Today is the fiftieth anniversary of the death of C.S. Lewis. Yes, it is also the fiftieth anniversary of the death of John Fitzgerald Kennedy and the fiftieth anniversary of the death of Aldous Huxley. The fact that all three died on the same day prompted the author Peter Kreeft to write a book entitled Between Heaven and Earth in which he discussed the conversation the three might have had in the “waiting room of heaven.” On this anniversary of the death of C.S. Lewis I will devote this blog post to a few lesser known quotes from Lewis.
Those who are not followers of Jesus may not agree with everything the man said. Yet, I daresay that most anyone will find his description of love, in The Four Loves, to be brilliant.
To love at all is to be vulnerable. Love anything and your heart will be wrung and possibly broken. If you want to make sure of keeping it intact you must give it to no one, not even an animal. Wrap it carefully round with hobbies and little luxuries; avoid all entanglements. Lock it up safe in the casket or coffin of your selfishness. But in that casket, safe, dark, motionless, airless, it will change. It will not be broken; it will become unbreakable, impenetrable, irredeemable. To love is to be vulnerable.
But of course he was not simply a great writer; anyone who has read C.S. Lewis’ writings will know that he was a careful apologist for Christianity. He would not allow people to pretend they were Christians. In Mere Christianity he pointed out the depth of commitment required when one claims to have faith in Christ.
[To have Faith in Christ] means, of course, trying to do all that He says. There would be no sense in saying you trusted a person if you would not take his advice. Thus if you have really handed yourself over to Him, it must follow that you are trying to obey Him. But trying in a new way, a less worried way. Not doing these things in order to be saved, but because He has begun to save you already. Not hoping to get to Heaven as a reward for your actions, but inevitably wanting to act in a certain way because a first faint gleam of Heaven is already inside you.
Yet Lewis was also careful to not put God in a box. When asked how one could help people encounter God, his answer is far from formulaic.
“You can’t lay down any pattern for God. There are many different ways of bringing people into his Kingdom, even some ways that I specially dislike! I have therefore learned to be cautious in my judgment.”
“But we can block it in many ways. As Christians we are tempted to make unnecessary concessions to those outside the faith. We give in too much. Now, I don’t mean that we should run the risk of making a nuisance of ourselves by witnessing at improper times, but there comes a time when we must show that we disagree. We must show our Christian colors, if we are to be true to Jesus Christ. We cannot remain silent or concede everything away.”

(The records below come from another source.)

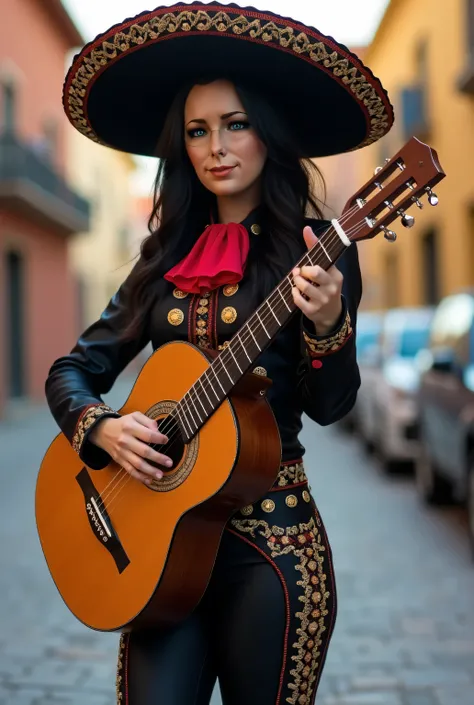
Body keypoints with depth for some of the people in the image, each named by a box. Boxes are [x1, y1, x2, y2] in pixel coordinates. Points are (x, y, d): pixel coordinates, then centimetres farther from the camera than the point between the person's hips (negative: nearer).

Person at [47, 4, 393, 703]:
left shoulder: (314, 250, -3)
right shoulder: (167, 260, 9)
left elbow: (329, 406, -9)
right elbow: (72, 371, 11)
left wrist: (328, 323, -28)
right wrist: (102, 428, -9)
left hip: (269, 533, -3)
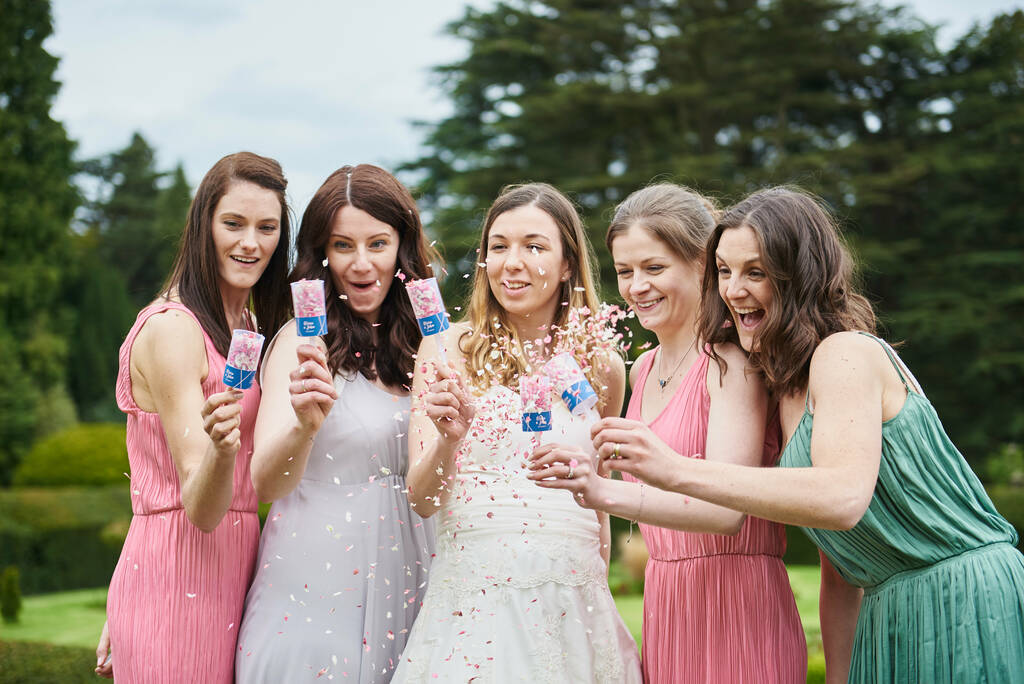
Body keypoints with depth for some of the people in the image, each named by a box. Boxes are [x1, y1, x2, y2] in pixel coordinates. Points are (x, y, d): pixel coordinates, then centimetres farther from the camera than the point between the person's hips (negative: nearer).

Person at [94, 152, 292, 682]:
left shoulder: (248, 328, 11)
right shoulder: (171, 329, -13)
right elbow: (201, 508, -17)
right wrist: (220, 450, -38)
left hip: (233, 574, 8)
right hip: (177, 587, -8)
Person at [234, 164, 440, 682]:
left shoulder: (416, 341, 7)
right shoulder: (304, 342, -9)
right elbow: (266, 484, -22)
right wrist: (305, 425, -40)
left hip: (403, 591, 5)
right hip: (316, 590, -5)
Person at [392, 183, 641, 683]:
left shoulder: (601, 366, 7)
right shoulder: (446, 351, 0)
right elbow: (421, 499, -5)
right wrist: (448, 439, -22)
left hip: (573, 600, 2)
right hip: (473, 597, -2)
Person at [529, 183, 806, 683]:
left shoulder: (732, 357, -12)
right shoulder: (643, 369, 11)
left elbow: (727, 508, -24)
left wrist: (606, 493, -36)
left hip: (735, 608, -7)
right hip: (662, 605, 7)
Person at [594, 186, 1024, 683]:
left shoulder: (848, 353, -13)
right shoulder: (785, 389, 14)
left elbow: (843, 499, -32)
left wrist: (676, 471, -34)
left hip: (964, 601, -8)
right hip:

“There is a character in one of my children’s stories named Aslan, who says, ‘I never tell anyone any story except his own.’ I cannot speak for the way God deals with others; I only know how he deals with me personally. Of course, we are to pray for spiritual awakening, and in various ways we can do something toward it. But we must remember that neither Paul nor Apollos gives the increase. As Charles Williams once said, ‘The altar must often be built in one place so that the fire may come down in another place.’”1
C.S. Lewis was a remarkable man and one of the most interesting people of the 20th century. Take some time to learn more about him as we honour his memory today.
1 Decision magazine, September 1963; © 1963 Billy Graham Evangelistic Association.